Al sur del Caribe, una embarcación –quizá un país– a duras penas flota en este mismo instante, sin dirección determinada, gobernada por un gobierno que no lo es, que se limita a seguir por inercia, y como dice Guy Debord, “el llamado del momento”, entregado al hado, a “fuerzas superiores” –no se sabe bien si son las llamadas “condiciones materiales de existencia” o los “pajaritos azules”–, a los designios o, más específicamente, a la ambigüedad del “Dios proveerá”, que debe interpretarse más bien como un “¡Qué Dios nos agarre confesados!”. En momentos como esos, Dios nunca falta. La “sabiduría popular” es, para el capitán-operario, la clave. A confesión de parte, relevo de pruebas. Hay en todo populismo una auténtica apología de sentimientos protonazis. La imagen ya no registra la realidad, la realidad ha sido invertida para terminar al servicio de la imagen.

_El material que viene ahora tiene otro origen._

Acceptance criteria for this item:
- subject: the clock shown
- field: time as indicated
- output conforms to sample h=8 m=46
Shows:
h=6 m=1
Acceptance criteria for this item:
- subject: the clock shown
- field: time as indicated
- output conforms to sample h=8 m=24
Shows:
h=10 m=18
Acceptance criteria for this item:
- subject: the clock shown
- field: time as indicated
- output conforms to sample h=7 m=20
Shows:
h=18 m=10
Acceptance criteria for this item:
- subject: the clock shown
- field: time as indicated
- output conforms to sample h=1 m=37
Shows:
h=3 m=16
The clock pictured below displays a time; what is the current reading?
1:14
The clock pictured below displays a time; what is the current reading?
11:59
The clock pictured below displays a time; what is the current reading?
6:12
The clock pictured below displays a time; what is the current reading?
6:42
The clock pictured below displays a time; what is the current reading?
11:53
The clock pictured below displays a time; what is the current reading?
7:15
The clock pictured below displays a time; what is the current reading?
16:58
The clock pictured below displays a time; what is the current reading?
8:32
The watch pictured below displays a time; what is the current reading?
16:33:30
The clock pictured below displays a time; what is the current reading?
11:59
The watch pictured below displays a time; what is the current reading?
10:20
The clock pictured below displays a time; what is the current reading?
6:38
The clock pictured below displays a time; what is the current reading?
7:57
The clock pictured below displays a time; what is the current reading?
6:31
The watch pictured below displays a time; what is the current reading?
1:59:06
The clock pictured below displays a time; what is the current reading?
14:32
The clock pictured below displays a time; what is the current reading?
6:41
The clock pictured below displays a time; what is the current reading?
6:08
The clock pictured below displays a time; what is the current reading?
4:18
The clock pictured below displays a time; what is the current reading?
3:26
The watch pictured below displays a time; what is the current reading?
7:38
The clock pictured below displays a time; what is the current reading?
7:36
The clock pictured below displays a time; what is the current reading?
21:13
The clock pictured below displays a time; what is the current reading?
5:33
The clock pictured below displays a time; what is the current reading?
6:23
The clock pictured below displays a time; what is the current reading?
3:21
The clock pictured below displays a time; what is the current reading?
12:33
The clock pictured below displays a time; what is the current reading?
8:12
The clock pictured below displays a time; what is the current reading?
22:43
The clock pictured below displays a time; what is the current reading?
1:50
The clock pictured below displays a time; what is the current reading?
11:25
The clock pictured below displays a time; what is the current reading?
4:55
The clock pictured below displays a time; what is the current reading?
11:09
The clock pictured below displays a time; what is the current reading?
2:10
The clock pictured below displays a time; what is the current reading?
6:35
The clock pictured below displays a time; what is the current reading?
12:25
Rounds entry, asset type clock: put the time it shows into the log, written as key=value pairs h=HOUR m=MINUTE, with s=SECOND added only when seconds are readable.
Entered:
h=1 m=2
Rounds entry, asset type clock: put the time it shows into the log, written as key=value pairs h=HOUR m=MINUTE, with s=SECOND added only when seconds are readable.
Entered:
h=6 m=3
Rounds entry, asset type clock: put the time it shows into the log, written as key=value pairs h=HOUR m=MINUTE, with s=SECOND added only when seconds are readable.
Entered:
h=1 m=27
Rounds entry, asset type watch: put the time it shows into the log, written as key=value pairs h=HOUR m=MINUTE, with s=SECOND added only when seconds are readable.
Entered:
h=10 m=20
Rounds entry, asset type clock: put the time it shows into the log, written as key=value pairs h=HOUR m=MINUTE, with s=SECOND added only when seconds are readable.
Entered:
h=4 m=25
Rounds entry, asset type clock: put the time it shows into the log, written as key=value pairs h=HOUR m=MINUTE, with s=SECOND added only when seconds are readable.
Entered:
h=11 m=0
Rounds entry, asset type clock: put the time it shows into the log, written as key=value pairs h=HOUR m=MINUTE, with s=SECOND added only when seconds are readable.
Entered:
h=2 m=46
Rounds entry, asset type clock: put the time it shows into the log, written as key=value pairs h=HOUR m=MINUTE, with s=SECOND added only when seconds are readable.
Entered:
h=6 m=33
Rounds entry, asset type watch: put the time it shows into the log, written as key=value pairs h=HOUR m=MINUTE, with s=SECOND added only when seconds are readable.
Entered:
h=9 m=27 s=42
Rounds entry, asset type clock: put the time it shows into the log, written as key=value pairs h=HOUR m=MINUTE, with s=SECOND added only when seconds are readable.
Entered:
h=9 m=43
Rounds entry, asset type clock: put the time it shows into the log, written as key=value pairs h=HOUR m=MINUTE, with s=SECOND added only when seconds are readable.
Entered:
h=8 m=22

El populismo es el lastre de esta embarcación. Un lastre que resume los últimos dieciocho años de esta deriva hacia el inminente abismo de la hiperinflación, la hambruna, la insalubridad y la más crasa ignorancia. Sus elementos esenciales surgen de la mano del “gendarme necesario”, a partir de una determinada crisis de representación que le permite articular las demandas insatisfechas, el resentimiento político y social y los sentimientos de marginación a través de un discurso que unifica lo inunificable, en nombre de la soberanía popular, expropiada por “el enemigo”, la “oligarquía apátrida”, los “pitiyanquis”, la plutocracia, los extranjeros, la meritocracia, la “derecha terrorista”, en fin, “el otro”, el “enemigo” del populacho. Socialismo trasnochado; fascismo desteñido bajo el sol tropical; tiranía del militarismo, la lumpencracia y la barbarie malandra, en nombre de la “democracia participativa”, el “buen vivir” y la igualdad por abajo. La pobreza es el máximo ideal. Ser pobre es ser bueno, aunque no aplique para los tiranuelos que lo promueven en sus comparsas. El olvido del recuerdo del origen conduce a la deriva. Y es que, la verdad, en este ocaso de sol en las espaldas, ya nadie les cree. El discurso se ha agotado y el hambre y la sed de justicia apremian.
El orden racional que yace en el fundamento de la economía (Oikonomía quiere decir “orden en la casa”) implica el sostenimiento de la confianza en sí mismo. No hay economía sin la necesaria confianza en el propio ser, porque la economía es, esencialmente, un religare: lo que liga lo humano y lo divino, la reunificación de la sociedad, de su trabajo mancomunado, en pro de su beneficio. No hay productividad ni riqueza sin esa confianza inmanente. Confianza, por cierto, deriva de “con fe”. Solo que, una vez que se ha perdido el recuerdo de su origen y ha devenido relegere; es decir, potencia exterior –al elevarse a ley, a un inexistente más allá, por encima del quehacer de la sociedad–, la fe termina en el extrañamiento del “Dios proveerá”. Y he ahí los comienzos de la deriva del barco, de las maniobras desesperadas del timonel, de los arrebatos a pellizcos del directorio frente a su “pedacito”, dando “golpes de timón” a mazazo limpio. He ahí los intentos desesperados –y a estas alturas, inútiles– por querer convencer a los tripulantes de la nave de que la causa del inminente hundimiento no está en el capi-chofer y su equipo, sino en la ventisca pitiyanqui y en las corrientes internas de la “guerra económica”. Cuando se pierde la confianza en uno mismo solo queda la esperanza. Pero a medida que aumenta la esperanza –dada la incertidumbre constitutiva de su naturaleza, Spinoza dixit– también aumenta el temor. La corrupción es la ruptura del espíritu. Es la madre de la negligencia, que impulsa al populismo a la deriva.